Hamangkubuwono II berani bertindak demikian, karena menurut penilaiannya,
Raffles sebagai musuh Belanda, tentu akan berpihak kepadanya. Meskipun Raffles
adalah musuh ‘Revolusi Perancis’, namun dia juga seorang ‘liberalis’. Seperti
halnya Daendels, dia membenci sifat-sifat feodalistik yang sangat menonjol
dalam diri Sultan Hamengkubuwono II.
Raffles menganggap Sultan Hamengkubuwono
II sangat berbahaya dan sulit diajak untuk bekerja sama. Posisinya berlainan
dengan Pakubuwono IV dan Mangkunegara yang dinilai lebih supel dan mudah diajak
kerja sama. Oleh karena itu, pada bulan Juni 1812, Raffles mengirimkan pasukan
ke Yogyakarta yang terdiri dari 1.200 prajurit kebangsaan Eropa dan India, yang
didukung oleh 800 prajurit Legiun Mangkunegara. Istana Yogyakarta digempur dan
dirampoknya. Perpustakaan dan arsip-arsip kerajaan dirampas, di samping
sejumlah besar uang. Hamangkubuwono II kembali diturunkan dari tahtanya dan
kemudian dibuang ke Pulau Penang. Kedudukannya digantikan kembali oleh
putranya, Sultan Hamangkubuwono III.
Akan tetapi kemenangan Raffles tersebut
menimbulkan perselisihan antara dirinya dengan sekutu Jawanya, Pakubuwono IV.

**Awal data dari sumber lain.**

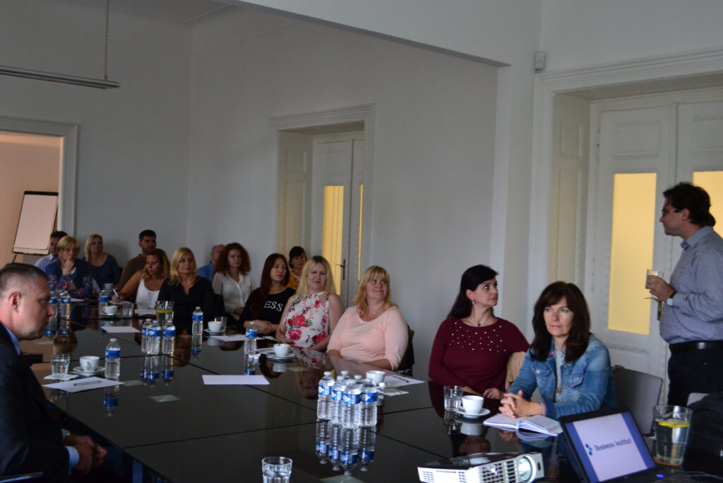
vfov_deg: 34.2
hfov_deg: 49.5
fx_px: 783
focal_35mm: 39
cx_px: 362
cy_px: 242
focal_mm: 26
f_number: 5.6
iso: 800
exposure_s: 1/15
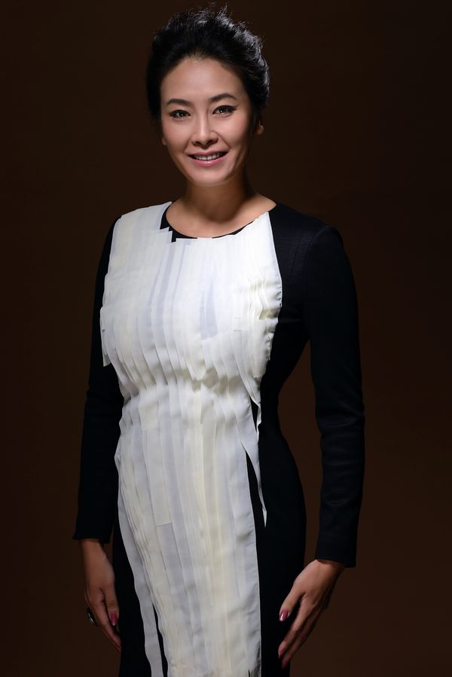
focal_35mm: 135
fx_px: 2540
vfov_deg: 15.2
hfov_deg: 10.2
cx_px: 226
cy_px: 338
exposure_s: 1/125
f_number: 13
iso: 100
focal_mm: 135
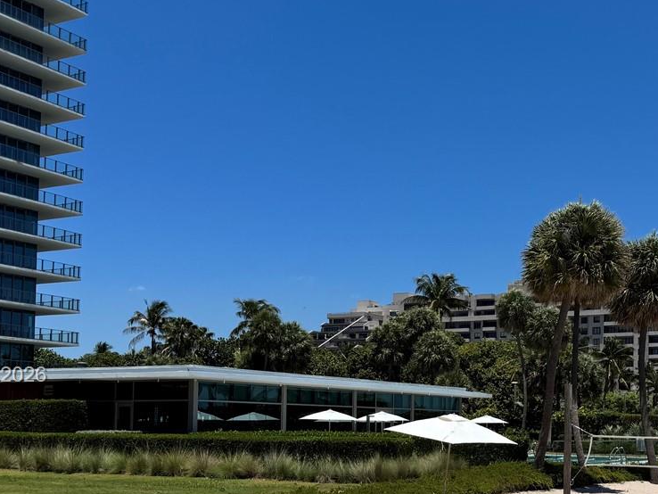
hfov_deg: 36.1
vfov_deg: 27.6
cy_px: 376
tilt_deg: +3.1
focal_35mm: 52
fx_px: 989
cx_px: 482
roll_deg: -0.9
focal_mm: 6.76
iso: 80
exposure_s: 1/9009
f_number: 1.78
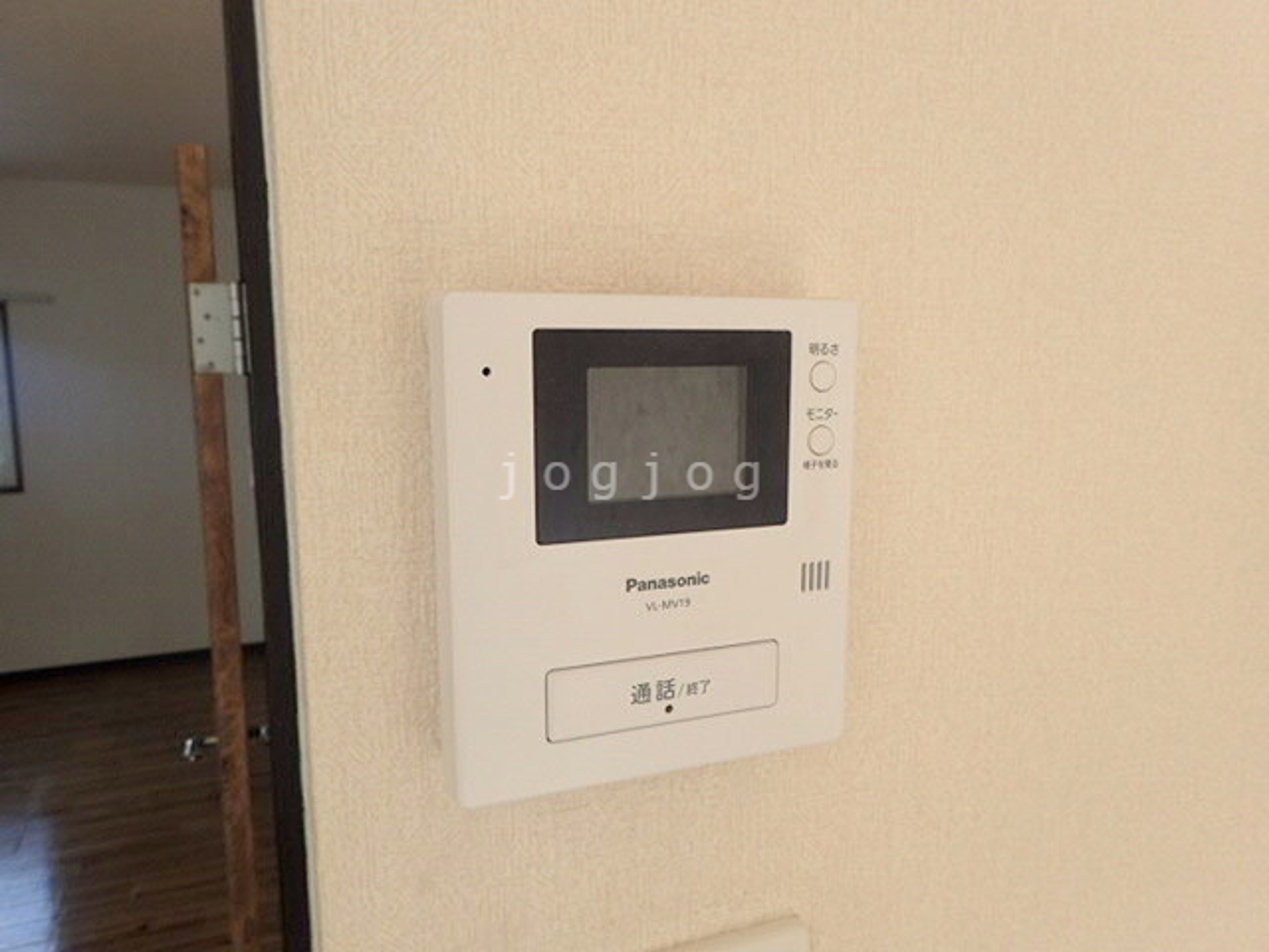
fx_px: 916
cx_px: 634
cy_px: 476
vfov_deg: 54.9
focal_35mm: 25
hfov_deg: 69.4
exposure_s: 1/160
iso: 100
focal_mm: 4.5
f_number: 2.8
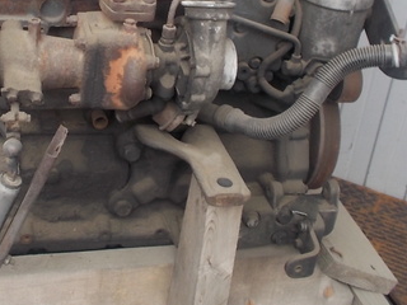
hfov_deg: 32.6
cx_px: 102
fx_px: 682
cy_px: 50
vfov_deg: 24.7
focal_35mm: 58
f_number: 3.3
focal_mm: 4.1
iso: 80
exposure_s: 1/40
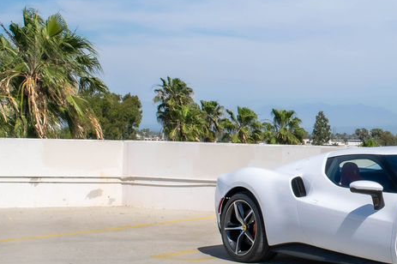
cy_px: 123
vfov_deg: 14.7
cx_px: 419
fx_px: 1025
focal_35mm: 93
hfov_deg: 21.0
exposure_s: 1/640
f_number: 13
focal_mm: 28
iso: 200
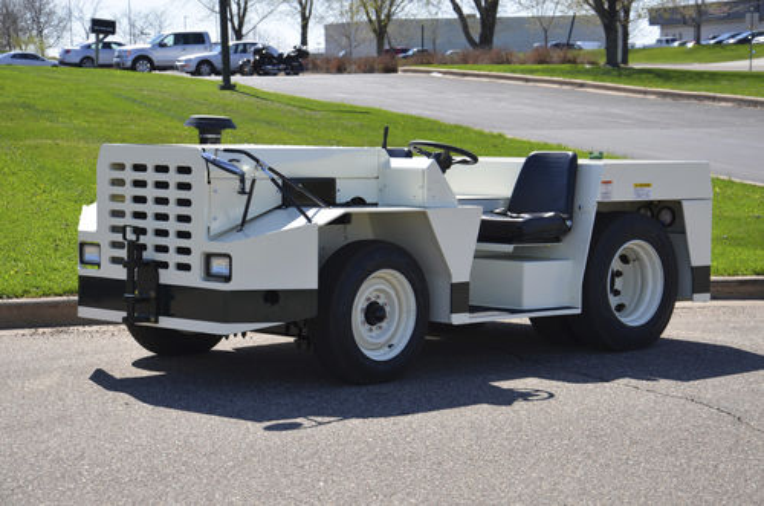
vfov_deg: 14.6
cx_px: 382
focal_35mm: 93
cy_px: 253
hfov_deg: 22.0
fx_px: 1969
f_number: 8
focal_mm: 62
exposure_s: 1/250
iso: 110
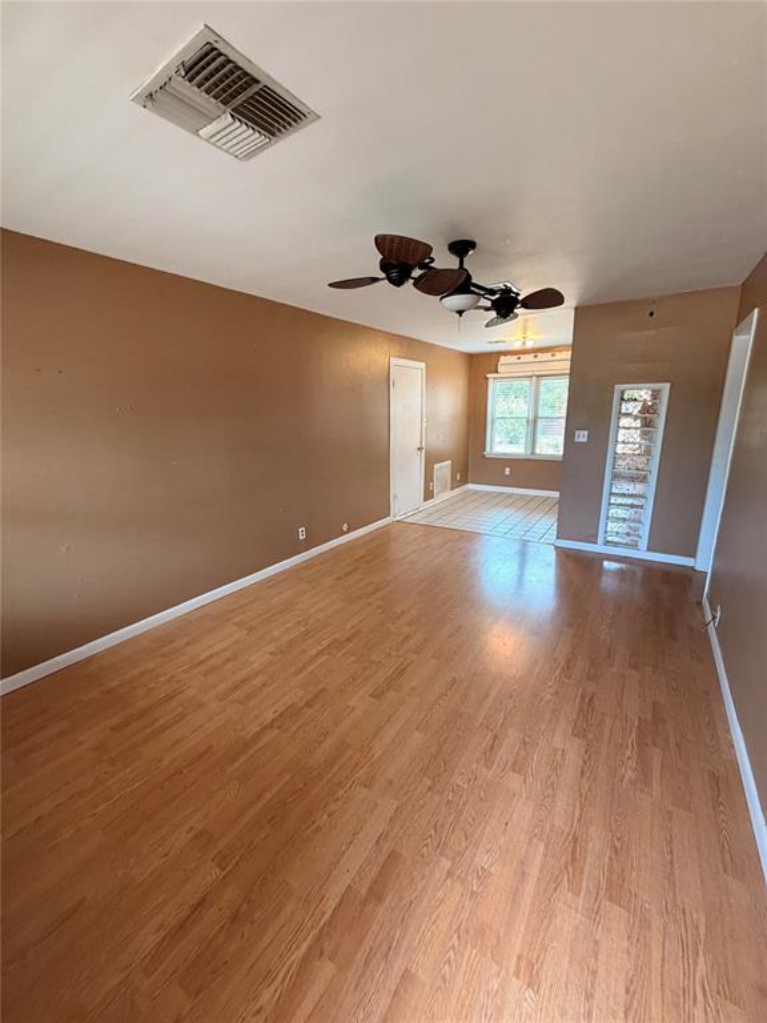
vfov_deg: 102.1
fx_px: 414
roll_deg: +1.5
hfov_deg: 85.7
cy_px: 512
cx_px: 384
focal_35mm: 14
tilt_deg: -14.3
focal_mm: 2.22
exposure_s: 1/73
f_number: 2.2
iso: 320
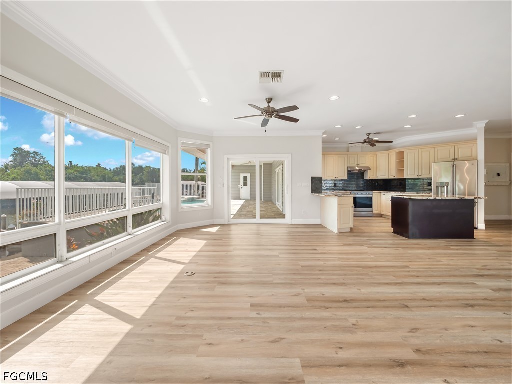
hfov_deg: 102.1
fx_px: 207
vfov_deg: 85.7
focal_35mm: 14
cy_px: 192
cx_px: 256
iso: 200
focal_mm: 7
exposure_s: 1/50
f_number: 7.1
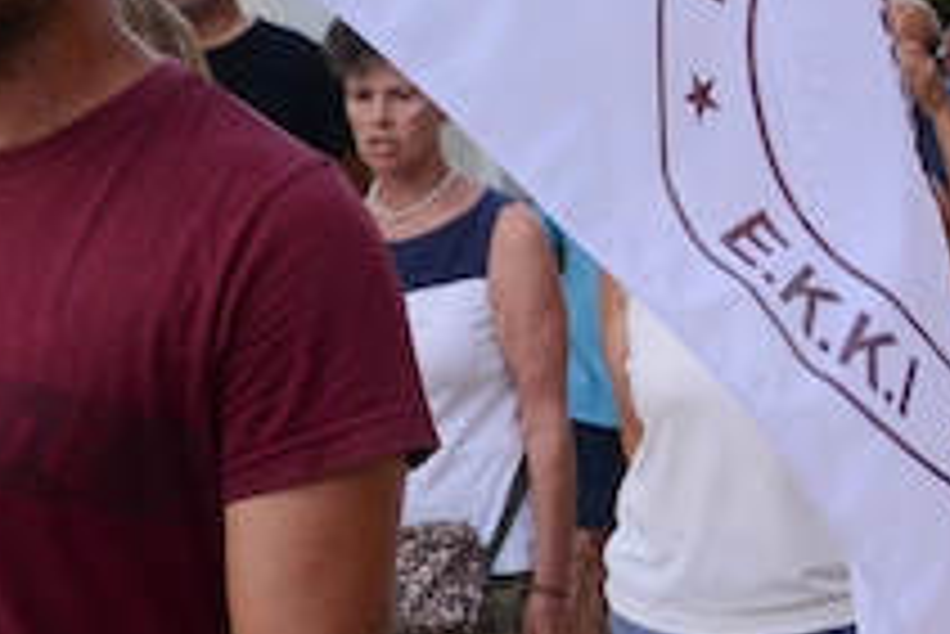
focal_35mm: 140
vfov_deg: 9.8
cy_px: 250
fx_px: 3697
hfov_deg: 14.6
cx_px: 540
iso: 1600
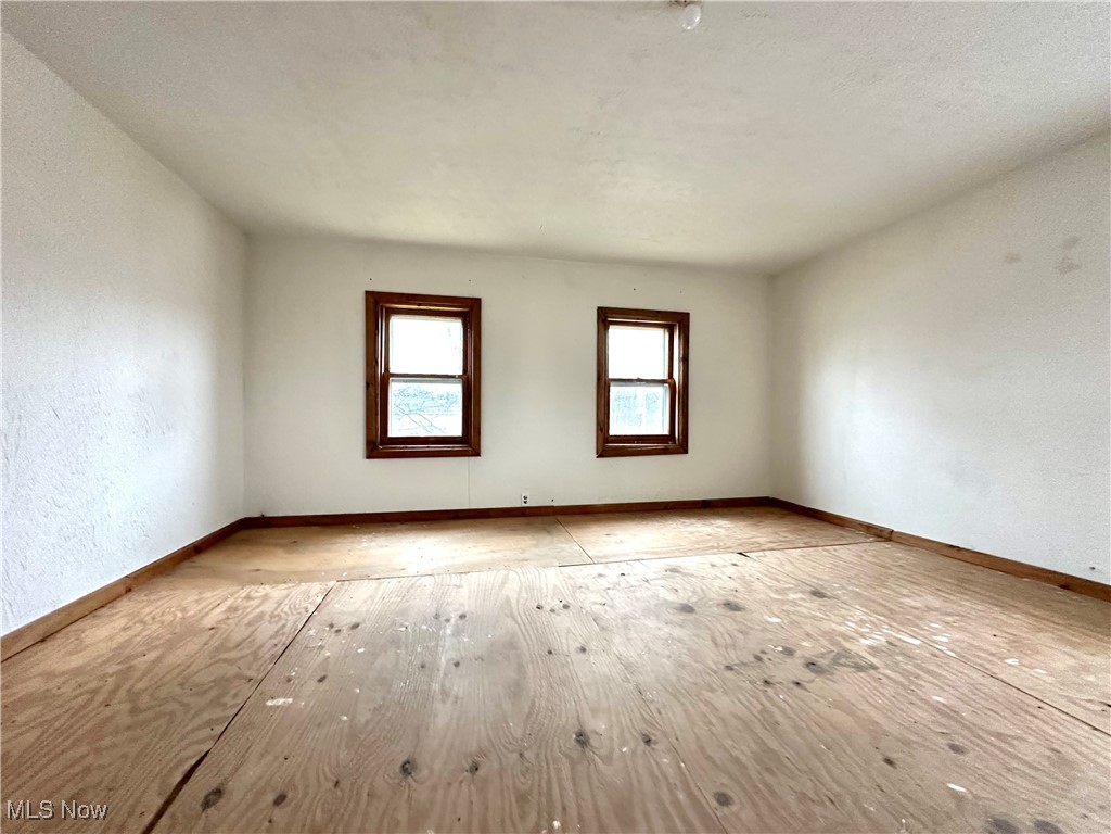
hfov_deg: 102.1
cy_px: 417
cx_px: 556
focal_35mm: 14
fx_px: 449
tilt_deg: -0.1
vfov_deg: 85.7
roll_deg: -0.7
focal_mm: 2.22
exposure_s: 1/60
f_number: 2.2
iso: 500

Penguasa Surakarta yang menghendaki hancurnya Yogyakarta, kecewa dengan
kebijakan yang diambil Raffles untuk tetap mempertahankan eksistensi
Yogyakarta. Kekecewaan itu semakin bertambah ketika penguasa Inggris mengambil
alih tanah-tanah apanase milik Surakarta serta mengambil alih hak pengelolaan
atas cukai lalu lintas dan pasar-pasar.
Selama pemerintahannya, Raffles masih
sempat memperkenalkan satu sistem perpajakan baru, khususnya pajak tanah
(landrent). Di samping itu, Raffles yang menyukai sejarah dan budaya, berhasil
menulis sebuah buku tentang Jawa yang berjudul History of Java. Masa
pemerintahan Inggris di Hindia Timur tidak berlangsung lama. Sesuai Perjanjian
London bulan Maret 1814 yang disepakati pemerintah Inggris dengan Raja Willem
van Oranje dari Belanda, pada tahun 1816 wilayah Hindia Timur dikembalikan
kepada Belanda.[gs]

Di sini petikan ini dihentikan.